## Data for processing
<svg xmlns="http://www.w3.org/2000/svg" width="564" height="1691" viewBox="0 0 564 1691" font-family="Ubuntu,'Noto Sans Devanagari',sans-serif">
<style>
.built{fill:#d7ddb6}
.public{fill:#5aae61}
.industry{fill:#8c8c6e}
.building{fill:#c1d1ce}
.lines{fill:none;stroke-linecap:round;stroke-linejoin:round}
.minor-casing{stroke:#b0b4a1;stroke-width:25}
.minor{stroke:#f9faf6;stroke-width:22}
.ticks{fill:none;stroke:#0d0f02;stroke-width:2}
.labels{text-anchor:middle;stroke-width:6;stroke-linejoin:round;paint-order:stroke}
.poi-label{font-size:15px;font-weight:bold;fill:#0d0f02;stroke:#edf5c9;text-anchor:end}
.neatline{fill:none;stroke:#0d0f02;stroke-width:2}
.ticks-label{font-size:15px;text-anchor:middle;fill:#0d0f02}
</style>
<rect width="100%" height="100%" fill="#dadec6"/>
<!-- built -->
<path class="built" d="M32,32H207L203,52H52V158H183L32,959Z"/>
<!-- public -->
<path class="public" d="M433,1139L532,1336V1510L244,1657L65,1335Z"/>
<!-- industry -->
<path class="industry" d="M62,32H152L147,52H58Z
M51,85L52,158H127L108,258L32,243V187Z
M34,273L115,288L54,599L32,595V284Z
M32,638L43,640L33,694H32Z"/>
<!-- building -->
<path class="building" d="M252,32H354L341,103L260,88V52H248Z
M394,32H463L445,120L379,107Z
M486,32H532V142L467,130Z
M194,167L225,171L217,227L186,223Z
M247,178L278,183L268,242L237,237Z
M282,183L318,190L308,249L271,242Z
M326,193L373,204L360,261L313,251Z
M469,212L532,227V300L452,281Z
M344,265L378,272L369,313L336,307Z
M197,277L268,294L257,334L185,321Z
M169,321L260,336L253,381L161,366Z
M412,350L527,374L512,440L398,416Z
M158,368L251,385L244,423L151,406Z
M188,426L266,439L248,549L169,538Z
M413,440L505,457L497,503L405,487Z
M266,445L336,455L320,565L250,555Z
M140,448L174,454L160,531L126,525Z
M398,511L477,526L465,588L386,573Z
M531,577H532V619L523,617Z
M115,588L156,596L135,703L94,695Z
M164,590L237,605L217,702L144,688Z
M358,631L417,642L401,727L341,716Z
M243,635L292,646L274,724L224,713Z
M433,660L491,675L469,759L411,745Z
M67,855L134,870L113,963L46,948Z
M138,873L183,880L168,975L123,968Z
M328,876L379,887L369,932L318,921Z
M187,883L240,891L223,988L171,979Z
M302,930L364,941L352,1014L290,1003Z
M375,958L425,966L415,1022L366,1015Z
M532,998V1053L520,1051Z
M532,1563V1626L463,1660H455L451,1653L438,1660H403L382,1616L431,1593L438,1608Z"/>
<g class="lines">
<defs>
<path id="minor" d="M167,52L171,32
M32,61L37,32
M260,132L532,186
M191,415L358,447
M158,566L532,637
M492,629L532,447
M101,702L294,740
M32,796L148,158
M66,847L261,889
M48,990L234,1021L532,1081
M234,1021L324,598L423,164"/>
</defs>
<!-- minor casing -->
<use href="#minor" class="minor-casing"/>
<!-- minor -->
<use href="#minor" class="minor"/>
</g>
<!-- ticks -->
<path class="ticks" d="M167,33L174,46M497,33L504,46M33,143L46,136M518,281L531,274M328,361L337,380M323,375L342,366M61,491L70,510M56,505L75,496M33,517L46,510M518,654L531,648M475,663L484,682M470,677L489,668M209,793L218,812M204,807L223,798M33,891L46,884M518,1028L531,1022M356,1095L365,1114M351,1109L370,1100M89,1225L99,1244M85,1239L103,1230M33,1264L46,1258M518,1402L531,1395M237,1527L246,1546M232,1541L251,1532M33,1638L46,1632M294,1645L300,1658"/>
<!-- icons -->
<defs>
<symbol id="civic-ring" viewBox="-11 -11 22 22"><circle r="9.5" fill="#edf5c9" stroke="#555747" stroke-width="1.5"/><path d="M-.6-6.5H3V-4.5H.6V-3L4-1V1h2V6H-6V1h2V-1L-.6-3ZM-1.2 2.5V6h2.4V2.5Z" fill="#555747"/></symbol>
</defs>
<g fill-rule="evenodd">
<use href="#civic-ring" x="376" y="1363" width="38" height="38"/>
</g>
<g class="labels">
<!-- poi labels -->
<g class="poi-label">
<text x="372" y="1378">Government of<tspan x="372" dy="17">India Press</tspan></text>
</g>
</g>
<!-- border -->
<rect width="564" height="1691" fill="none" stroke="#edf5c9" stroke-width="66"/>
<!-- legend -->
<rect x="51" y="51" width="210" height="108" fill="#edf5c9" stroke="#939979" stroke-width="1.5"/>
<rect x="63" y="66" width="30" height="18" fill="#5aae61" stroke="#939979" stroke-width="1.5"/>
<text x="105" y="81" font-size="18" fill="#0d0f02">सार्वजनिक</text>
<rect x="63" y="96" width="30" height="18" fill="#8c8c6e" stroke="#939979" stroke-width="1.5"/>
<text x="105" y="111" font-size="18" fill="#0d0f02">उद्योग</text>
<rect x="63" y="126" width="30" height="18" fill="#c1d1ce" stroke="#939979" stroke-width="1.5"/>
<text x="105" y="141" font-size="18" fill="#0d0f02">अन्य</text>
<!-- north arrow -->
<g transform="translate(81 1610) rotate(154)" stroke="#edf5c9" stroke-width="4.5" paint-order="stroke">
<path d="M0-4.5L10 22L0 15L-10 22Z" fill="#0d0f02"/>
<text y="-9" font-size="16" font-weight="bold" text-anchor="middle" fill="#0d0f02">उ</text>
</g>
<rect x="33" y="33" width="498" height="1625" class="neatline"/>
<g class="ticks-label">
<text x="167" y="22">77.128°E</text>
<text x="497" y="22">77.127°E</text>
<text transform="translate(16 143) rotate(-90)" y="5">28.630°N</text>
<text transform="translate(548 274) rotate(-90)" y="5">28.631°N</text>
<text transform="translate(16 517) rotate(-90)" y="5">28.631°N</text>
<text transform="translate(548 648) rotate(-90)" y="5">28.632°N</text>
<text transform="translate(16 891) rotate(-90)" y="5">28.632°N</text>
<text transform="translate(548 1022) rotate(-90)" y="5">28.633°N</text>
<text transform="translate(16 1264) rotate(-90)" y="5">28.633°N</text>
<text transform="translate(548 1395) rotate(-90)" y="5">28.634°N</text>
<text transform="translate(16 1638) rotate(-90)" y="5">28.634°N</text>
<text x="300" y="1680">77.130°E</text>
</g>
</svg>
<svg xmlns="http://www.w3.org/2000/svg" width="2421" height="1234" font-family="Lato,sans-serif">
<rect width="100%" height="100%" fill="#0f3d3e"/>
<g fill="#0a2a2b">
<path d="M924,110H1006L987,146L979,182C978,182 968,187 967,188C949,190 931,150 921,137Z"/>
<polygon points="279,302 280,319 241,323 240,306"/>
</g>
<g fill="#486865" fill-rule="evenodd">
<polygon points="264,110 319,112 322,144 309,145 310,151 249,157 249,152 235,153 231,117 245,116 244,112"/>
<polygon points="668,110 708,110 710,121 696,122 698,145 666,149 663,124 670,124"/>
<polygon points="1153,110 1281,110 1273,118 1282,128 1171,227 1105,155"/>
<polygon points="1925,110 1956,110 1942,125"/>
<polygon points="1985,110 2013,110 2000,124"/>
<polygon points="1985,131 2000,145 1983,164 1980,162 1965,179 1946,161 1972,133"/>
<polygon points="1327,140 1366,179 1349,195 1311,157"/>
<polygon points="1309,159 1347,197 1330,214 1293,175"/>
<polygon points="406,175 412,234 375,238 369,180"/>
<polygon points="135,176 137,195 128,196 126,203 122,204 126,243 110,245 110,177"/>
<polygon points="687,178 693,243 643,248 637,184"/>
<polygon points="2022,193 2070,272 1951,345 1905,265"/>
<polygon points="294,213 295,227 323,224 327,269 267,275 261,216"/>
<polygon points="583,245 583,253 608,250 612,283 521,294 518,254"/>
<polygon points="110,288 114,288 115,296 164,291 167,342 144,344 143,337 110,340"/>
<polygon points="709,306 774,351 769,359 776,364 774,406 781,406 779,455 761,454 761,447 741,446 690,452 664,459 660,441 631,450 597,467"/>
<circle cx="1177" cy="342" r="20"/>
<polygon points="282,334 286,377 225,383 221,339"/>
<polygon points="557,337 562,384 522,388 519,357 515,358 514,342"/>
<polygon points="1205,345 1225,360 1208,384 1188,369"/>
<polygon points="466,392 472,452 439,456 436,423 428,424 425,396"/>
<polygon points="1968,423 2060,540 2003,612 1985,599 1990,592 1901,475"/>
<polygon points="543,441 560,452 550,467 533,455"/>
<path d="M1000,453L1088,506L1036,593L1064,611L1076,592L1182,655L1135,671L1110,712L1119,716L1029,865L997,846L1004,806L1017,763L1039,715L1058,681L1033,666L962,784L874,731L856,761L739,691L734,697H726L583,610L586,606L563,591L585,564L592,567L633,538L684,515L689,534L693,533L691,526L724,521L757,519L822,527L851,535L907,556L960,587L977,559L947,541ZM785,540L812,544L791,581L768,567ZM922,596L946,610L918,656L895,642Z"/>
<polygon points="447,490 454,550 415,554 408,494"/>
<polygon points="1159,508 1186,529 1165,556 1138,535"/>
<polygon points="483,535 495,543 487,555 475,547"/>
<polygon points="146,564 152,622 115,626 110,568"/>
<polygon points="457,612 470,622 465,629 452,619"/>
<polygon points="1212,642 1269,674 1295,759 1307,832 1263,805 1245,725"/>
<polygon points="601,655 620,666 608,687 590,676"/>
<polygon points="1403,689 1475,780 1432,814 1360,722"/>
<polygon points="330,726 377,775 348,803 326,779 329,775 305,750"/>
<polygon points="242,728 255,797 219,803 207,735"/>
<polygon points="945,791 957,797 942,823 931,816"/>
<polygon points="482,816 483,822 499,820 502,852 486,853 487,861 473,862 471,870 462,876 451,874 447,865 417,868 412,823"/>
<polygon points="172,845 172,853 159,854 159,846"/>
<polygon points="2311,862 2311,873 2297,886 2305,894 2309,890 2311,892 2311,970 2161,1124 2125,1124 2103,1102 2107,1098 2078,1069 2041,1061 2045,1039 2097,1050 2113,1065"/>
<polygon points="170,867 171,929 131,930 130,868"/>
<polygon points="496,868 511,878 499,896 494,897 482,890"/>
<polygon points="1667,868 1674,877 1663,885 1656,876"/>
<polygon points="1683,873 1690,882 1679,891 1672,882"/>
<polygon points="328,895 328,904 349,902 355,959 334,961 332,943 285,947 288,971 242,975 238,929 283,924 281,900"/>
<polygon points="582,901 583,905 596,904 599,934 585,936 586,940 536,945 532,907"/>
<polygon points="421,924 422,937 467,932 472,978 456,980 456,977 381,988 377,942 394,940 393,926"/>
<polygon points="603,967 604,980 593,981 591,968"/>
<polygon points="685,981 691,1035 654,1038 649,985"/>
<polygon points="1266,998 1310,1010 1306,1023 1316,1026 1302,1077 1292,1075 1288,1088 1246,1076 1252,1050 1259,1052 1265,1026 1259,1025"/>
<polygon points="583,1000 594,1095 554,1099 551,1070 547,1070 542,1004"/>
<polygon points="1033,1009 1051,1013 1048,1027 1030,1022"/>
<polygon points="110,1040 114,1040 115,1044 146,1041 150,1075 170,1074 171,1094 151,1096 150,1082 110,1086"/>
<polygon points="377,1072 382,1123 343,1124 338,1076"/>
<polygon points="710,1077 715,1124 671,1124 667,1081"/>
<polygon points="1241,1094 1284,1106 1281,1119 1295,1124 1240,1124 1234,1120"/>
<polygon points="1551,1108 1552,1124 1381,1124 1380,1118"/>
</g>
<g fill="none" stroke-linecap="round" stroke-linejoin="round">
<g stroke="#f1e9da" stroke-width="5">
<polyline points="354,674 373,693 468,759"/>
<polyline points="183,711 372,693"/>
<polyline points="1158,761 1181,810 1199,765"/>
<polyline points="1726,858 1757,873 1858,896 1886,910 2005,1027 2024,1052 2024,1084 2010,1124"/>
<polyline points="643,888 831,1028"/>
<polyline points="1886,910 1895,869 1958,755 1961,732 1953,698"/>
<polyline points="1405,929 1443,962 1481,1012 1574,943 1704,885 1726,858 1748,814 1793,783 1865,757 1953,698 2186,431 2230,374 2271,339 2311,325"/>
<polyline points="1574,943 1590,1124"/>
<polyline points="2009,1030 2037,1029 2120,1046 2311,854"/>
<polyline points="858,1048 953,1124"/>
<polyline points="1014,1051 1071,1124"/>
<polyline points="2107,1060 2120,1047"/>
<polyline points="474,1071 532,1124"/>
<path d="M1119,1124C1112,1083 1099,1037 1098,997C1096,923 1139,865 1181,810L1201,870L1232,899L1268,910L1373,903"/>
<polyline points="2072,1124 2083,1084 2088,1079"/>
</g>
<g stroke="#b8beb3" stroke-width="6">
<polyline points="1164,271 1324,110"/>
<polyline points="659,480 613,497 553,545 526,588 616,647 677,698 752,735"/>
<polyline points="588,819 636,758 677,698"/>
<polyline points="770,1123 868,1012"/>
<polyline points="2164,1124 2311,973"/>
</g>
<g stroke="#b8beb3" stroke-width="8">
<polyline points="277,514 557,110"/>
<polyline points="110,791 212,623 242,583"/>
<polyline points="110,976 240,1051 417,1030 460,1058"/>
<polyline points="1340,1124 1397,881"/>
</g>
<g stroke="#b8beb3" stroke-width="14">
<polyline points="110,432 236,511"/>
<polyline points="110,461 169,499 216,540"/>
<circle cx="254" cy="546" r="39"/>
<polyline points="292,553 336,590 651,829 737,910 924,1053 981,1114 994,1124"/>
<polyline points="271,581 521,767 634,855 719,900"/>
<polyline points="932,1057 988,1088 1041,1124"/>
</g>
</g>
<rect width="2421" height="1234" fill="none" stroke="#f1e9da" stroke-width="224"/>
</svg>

## The task
The response must give every line from the material above that holds the string "lines".

## Problem solution
.lines{fill:none;stroke-linecap:round;stroke-linejoin:round}
<g class="lines">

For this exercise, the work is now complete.